Like Sarah, for years I have spoken of my mother and her death rather openly, but hiding the pain of her leaving.  Yes, leaving!  She was sick, too sick to stay here on Earth, but she left me just the same.  I was 17 and rather sheltered.  I did not know I was sheltered.  Can we ever really know something like that when we are in the midst of it?  I was capable, but incapable at the same time.  I could do well at school.  I could cook and clean.  I could talk to others, but it was awkward and I didn’t really relate to them.  I said what I thought people wanted to hear.  I even said things that I thought I wanted to hear.  I tried to put a positive spin on things.  Even to the extent of telling myself (and others a few times) that it was probably better than my mom had died when she had.  She was in pain and there was no promise of her being well ever again.  I even said it was better for me that she was gone because I had to learn to rely on myself away from the shelter she provided. 

Back then I was so good at putting on a capable face that adults often told me how “together” I was.  Together, ha!  I was a whirling pool of emotions, unsure of myself, but able to put forth someone that others saw as “together”.  It was something else I was capable of.  Amazing how good we can be at showing others what we think they want to see, what they will accept.

When someone told me I had it “together”, I would be puzzled.  I could not have felt less “together”.  I was scared, that is what I was!  Scared of doing the wrong thing, scared people wouldn’t like me, scared of not being loved.  I was so scared that I kept my head down, avoided eye contact, and even crossed the street to avoid having the come upon a person walking in the opposite direction! 

People that know me now can’t believe that I would do such a thing.  I am appear assured.  Am I really?  I struggle with that.  I am capable of so much more than I was at 17, but am I really assured?  People comment on my confidence in situations and again I wonder what they see that I don’t. 

Dr.

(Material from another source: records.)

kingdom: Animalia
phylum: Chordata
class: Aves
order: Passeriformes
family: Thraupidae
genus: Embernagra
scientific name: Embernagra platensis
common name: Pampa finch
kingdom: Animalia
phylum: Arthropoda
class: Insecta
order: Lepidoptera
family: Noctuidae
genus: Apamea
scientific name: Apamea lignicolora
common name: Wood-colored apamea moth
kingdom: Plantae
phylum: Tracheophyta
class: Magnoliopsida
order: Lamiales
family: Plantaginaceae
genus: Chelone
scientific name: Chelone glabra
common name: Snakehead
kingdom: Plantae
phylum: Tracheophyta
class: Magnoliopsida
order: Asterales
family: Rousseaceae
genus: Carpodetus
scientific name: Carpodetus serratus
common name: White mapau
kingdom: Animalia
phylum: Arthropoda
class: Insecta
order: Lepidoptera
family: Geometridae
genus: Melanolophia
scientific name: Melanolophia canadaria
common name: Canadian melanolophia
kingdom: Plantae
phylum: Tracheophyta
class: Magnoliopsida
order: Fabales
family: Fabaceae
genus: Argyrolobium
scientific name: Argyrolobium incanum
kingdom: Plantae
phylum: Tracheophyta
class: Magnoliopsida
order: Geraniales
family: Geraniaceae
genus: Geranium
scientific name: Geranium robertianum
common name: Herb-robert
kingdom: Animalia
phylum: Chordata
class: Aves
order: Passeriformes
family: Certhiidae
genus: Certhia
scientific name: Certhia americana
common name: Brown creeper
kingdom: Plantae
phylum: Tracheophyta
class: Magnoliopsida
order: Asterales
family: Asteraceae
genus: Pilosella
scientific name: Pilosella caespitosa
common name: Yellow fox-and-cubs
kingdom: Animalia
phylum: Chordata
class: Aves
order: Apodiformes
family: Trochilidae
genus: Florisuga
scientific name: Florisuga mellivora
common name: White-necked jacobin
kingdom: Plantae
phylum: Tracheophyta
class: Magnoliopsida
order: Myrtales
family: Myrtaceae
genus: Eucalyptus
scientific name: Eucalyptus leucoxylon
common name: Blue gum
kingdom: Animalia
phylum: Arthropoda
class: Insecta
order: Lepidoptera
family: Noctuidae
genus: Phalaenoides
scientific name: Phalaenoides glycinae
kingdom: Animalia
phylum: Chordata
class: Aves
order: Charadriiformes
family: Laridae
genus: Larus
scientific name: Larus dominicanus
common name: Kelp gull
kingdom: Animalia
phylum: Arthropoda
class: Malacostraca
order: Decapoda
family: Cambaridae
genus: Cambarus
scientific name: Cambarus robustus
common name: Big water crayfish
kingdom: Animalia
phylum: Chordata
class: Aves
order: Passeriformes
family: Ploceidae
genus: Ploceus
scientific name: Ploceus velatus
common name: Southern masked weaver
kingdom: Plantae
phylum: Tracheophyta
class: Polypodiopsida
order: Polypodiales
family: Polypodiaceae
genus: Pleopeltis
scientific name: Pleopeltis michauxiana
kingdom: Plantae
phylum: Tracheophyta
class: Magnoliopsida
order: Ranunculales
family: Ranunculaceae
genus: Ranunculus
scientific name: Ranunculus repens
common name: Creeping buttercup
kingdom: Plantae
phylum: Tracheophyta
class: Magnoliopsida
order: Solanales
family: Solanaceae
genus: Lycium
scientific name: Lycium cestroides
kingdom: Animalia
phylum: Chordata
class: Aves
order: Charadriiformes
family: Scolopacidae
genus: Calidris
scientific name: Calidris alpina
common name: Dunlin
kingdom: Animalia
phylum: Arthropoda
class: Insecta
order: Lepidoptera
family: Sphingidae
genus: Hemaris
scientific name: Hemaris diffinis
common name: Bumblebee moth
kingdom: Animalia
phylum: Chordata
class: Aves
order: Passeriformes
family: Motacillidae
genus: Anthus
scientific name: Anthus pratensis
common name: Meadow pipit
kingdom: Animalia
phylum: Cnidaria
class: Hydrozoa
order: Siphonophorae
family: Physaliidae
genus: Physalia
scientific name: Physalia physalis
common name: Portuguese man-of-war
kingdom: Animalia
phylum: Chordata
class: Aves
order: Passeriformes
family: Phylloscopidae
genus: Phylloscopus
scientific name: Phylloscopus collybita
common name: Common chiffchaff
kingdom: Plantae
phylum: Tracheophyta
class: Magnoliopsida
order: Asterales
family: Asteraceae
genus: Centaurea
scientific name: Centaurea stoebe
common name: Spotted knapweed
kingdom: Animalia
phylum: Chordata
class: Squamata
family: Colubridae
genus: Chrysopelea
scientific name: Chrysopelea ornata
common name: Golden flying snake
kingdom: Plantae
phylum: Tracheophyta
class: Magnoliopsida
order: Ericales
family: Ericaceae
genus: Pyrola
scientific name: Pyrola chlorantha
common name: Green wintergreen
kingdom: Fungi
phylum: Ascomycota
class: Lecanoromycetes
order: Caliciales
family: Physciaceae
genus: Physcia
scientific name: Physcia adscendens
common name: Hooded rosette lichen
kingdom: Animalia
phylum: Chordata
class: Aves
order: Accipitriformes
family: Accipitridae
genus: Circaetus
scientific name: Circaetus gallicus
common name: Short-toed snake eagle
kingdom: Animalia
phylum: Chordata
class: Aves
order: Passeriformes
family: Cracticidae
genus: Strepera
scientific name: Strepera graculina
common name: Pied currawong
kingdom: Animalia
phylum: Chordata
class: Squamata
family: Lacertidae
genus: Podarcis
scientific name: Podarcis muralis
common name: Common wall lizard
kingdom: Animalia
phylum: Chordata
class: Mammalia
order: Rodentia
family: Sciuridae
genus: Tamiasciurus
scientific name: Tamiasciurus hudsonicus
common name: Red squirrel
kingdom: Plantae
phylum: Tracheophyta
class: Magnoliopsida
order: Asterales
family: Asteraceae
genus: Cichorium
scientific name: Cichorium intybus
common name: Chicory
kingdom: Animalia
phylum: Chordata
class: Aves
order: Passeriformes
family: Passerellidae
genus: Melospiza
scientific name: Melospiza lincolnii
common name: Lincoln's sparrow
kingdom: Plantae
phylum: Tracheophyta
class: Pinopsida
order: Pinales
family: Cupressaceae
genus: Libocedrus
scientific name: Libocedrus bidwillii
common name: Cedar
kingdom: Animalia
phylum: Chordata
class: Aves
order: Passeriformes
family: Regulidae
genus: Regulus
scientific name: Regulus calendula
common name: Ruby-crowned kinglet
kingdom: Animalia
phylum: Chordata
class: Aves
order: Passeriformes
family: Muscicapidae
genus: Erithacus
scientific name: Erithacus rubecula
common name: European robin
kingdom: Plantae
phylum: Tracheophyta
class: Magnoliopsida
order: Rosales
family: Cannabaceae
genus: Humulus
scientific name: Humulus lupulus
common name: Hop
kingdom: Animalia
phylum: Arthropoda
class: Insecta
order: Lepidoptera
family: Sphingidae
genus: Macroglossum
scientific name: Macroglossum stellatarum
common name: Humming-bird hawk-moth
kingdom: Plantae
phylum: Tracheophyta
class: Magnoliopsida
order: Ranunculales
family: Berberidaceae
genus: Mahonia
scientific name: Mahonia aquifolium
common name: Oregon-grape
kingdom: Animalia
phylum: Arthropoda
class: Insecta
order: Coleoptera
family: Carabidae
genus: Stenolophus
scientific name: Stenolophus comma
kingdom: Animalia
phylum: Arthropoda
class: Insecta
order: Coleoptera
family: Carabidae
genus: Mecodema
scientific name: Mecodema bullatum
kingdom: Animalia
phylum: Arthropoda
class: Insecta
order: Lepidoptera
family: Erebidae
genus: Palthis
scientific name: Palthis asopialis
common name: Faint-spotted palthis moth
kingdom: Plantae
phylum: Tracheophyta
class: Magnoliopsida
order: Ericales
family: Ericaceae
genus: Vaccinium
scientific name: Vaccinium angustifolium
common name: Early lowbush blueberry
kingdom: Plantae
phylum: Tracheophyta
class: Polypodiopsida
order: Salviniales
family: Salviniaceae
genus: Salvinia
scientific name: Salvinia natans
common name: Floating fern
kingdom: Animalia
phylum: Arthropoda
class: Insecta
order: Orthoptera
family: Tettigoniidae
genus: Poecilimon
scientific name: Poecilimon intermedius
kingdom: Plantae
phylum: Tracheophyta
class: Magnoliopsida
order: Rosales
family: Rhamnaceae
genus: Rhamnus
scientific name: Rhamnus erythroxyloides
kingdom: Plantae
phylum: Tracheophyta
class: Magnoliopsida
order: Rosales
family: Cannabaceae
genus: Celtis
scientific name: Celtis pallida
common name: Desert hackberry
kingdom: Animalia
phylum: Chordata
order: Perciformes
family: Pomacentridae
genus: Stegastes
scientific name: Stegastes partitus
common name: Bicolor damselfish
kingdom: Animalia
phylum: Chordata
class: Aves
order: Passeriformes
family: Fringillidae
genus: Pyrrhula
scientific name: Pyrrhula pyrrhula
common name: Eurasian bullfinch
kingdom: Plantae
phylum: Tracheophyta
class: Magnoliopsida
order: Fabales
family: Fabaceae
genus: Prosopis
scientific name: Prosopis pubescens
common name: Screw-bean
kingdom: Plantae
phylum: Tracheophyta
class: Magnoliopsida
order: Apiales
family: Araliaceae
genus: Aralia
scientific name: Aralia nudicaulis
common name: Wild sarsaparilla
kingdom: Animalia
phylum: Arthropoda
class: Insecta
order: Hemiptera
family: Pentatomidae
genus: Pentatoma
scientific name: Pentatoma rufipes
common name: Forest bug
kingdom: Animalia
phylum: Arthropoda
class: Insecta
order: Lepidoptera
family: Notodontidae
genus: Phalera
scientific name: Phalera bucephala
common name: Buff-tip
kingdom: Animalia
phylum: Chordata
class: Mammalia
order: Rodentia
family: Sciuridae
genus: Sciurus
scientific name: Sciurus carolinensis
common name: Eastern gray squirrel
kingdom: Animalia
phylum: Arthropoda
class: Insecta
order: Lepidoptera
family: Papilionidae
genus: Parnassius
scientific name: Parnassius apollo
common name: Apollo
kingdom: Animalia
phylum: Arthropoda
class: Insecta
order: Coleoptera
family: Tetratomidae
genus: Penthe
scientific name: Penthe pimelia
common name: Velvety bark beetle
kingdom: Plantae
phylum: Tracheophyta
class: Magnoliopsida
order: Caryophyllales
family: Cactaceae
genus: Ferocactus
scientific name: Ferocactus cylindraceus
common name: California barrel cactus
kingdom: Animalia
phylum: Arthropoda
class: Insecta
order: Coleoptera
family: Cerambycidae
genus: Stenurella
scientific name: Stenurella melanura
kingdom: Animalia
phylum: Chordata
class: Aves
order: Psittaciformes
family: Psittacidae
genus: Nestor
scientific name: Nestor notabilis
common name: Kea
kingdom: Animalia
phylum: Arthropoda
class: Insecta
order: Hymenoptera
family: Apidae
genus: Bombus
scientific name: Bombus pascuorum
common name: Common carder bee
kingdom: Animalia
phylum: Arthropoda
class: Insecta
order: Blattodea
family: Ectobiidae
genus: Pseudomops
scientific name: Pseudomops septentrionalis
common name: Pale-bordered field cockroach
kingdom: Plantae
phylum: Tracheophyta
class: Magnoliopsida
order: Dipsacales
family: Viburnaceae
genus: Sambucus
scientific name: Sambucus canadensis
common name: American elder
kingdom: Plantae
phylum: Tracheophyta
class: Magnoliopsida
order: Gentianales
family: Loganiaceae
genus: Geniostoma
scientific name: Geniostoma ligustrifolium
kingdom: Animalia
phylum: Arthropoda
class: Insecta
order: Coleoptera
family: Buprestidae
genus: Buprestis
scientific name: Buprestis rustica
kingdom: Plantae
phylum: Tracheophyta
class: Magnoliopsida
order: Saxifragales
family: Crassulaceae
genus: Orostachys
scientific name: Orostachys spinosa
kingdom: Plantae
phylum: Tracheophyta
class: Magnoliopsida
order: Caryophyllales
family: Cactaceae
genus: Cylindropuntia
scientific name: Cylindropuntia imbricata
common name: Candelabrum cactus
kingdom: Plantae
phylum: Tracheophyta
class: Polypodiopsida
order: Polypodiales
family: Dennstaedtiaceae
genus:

Phil McGraw is helping Sarah Ferguson on her journey of self discovery.  He told her something that keep playing on the recorder that runs in the back of my in the quiet times when I think about my life.  He told her that people write on the slate of who we are as children, but the worst thing is for us to write bad things on our own slates.  Of course as a parent I am only too aware of how we write on our children’s slates.  We teach them, mold them, and influence them.  I just hadn’t thought about how we continue to write on our own slates. 

Wow!  Self deprecation is the first thing that comes to mind.  I thought that was a good thing, that it was being humble!  Not true!  I went to the dictionary and found “belittling or undervaluing oneself; excessively modest.”  Modest, hmm, not so bad, but when I read undervaluing I saw myself.  Every time I say or see myself in a way that is self deprecating I am belittling myself, undermining my own worth!  I can tell myself I am good, kind, fun, funny, etc, etc, but belittling thoughts and actions work against seeing the good.

I have to let go of anything that goes against the person I see myself as and the person I want to be.  My work is cut out for me.  The journey begins!